_Problem to solve_:
Edit the records from their first line through the line containing "Användare av Naturkartans app för Android", inclusive, by replacing "Weinhaus" with "Weingut" and leaving everything else unchanged.

****************

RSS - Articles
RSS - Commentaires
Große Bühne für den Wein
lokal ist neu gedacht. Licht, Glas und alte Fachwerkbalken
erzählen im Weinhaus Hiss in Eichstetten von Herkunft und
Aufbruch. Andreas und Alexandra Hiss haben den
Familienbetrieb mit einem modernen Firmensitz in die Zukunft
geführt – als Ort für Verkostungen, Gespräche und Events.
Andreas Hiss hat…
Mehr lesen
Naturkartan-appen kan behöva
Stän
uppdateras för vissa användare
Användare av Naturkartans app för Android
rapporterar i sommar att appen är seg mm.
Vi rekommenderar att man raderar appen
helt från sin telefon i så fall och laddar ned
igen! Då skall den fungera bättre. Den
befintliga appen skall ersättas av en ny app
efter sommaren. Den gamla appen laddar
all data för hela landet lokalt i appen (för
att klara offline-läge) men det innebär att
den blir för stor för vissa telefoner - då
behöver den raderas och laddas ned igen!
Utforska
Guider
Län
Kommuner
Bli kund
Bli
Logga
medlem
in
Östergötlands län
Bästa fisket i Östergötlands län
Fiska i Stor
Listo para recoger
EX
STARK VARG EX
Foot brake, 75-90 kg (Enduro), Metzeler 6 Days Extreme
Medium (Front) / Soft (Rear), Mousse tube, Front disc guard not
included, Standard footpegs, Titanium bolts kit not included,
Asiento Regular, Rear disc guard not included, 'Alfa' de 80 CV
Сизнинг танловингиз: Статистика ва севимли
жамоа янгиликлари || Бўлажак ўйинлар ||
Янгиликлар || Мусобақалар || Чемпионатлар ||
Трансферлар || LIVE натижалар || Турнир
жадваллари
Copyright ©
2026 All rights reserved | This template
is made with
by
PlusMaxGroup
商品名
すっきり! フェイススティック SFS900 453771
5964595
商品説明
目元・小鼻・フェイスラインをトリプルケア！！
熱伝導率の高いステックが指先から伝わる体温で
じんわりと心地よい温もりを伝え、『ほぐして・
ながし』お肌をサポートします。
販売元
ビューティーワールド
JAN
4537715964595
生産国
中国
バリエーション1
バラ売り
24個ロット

****************

_Task answer_:
RSS - Articles
RSS - Commentaires
Große Bühne für den Wein
lokal ist neu gedacht. Licht, Glas und alte Fachwerkbalken
erzählen im Weingut Hiss in Eichstetten von Herkunft und
Aufbruch. Andreas und Alexandra Hiss haben den
Familienbetrieb mit einem modernen Firmensitz in die Zukunft
geführt – als Ort für Verkostungen, Gespräche und Events.
Andreas Hiss hat…
Mehr lesen
Naturkartan-appen kan behöva
Stän
uppdateras för vissa användare
Användare av Naturkartans app för Android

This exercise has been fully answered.